ClinVar

Description

The MMAB p.Thr222Met variant was not identified in the literature nor was it identified in ClinVar or LOVD 3.0. The variant was identified in dbSNP (ID: rs142070439) and in control databases in 49 of 282836 chromosomes (1 homozygous) at a frequency of 0.0001732 (Genome Aggregation Database March 6, 2019, v2.1.1). The variant was observed in the following populations: South Asian in 36 of 30616 chromosomes (freq: 0.001176), Other in 1 of 7226 chromosomes (freq: 0.000138), European (non-Finnish) in 11 of 129160 chromosomes (freq: 0.000085) and European (Finnish) in 1 of 25104 chromosomes (freq: 0.00004), but was not observed in the African, Latino, Ashkenazi Jewish, or East Asian populations. Although the p.Thr222 residue is not conserved in mammals and other organisms, computational analyses (PolyPhen-2, SIFT, AlignGVGD, BLOSUM, MutationTaster) suggest that the variant may impact the protein.

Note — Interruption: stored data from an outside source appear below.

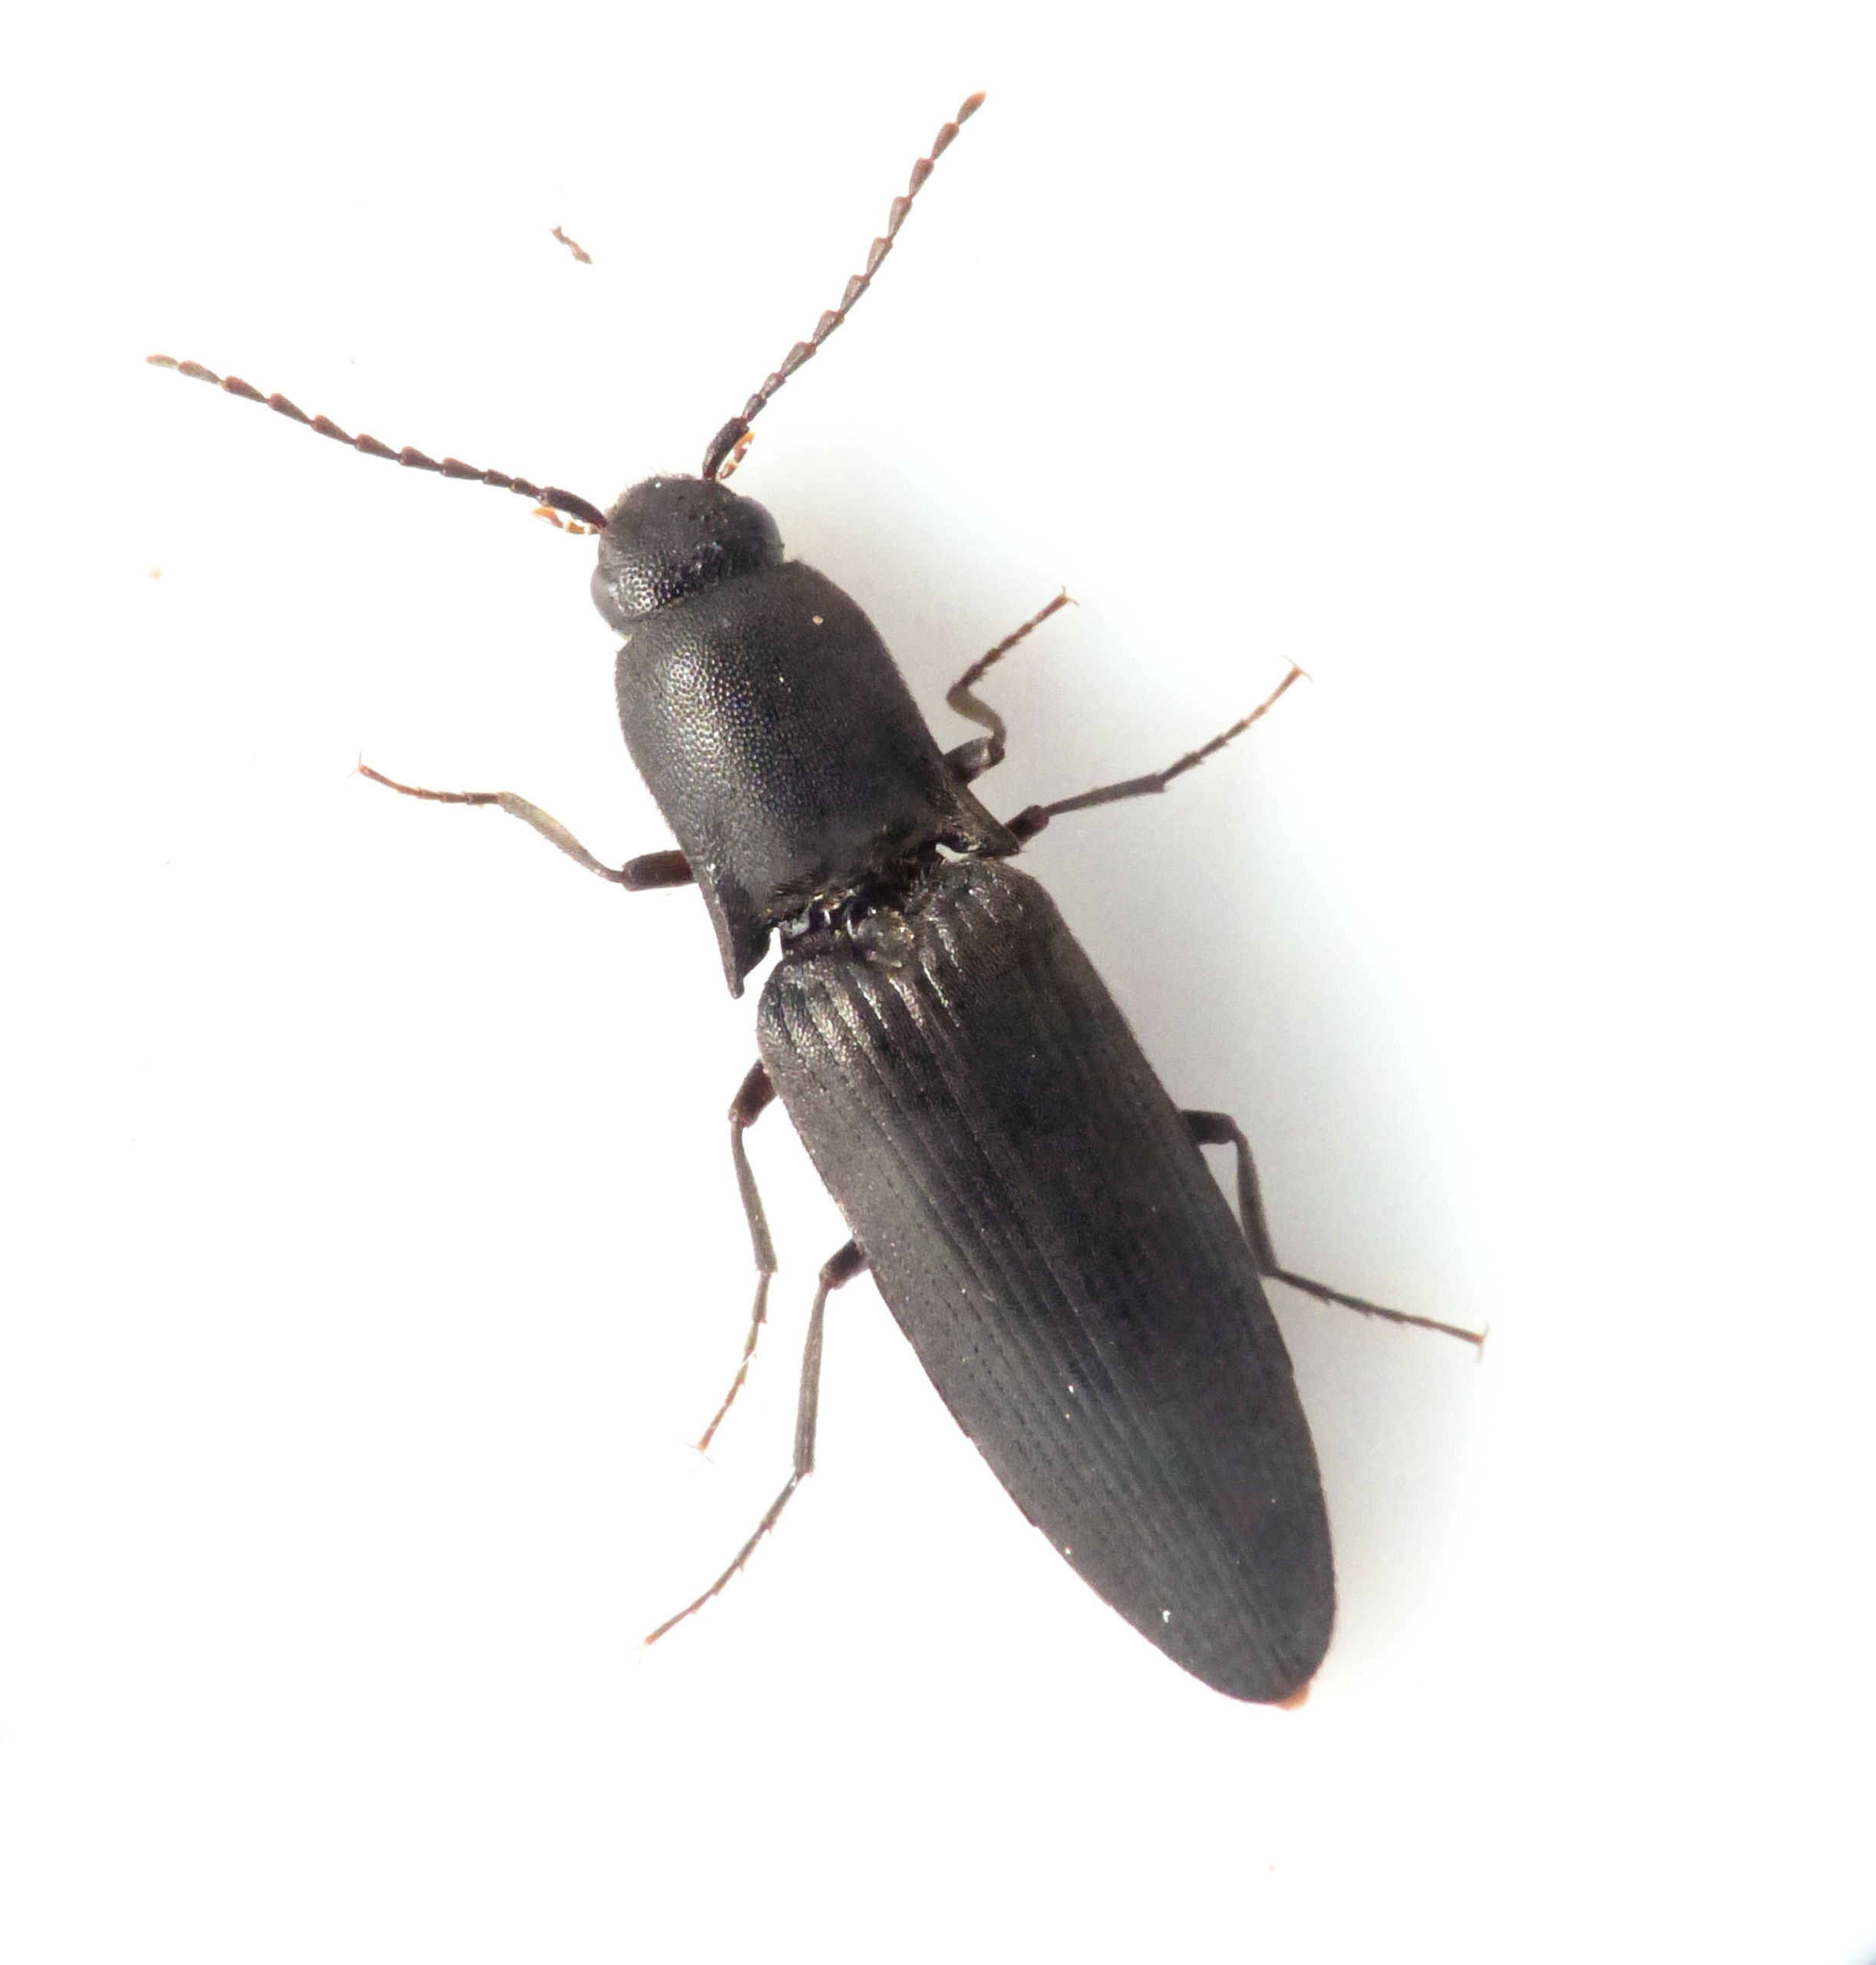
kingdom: Animalia
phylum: Arthropoda
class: Insecta
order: Coleoptera
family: Elateridae
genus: Ectinus
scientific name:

The variant occurs outside of the splicing consensus sequence and three of four in silico or computational prediction software programs (SpliceSiteFinder, MaxEntScan, NNSPLICE, GeneSplicer) do not predict a greater than 10% difference in splicing; this is not very predictive of pathogenicity. In summary, based on the above information the clinical significance of this variant cannot be determined with certainty at this time. This variant is classified as a variant of uncertain significance.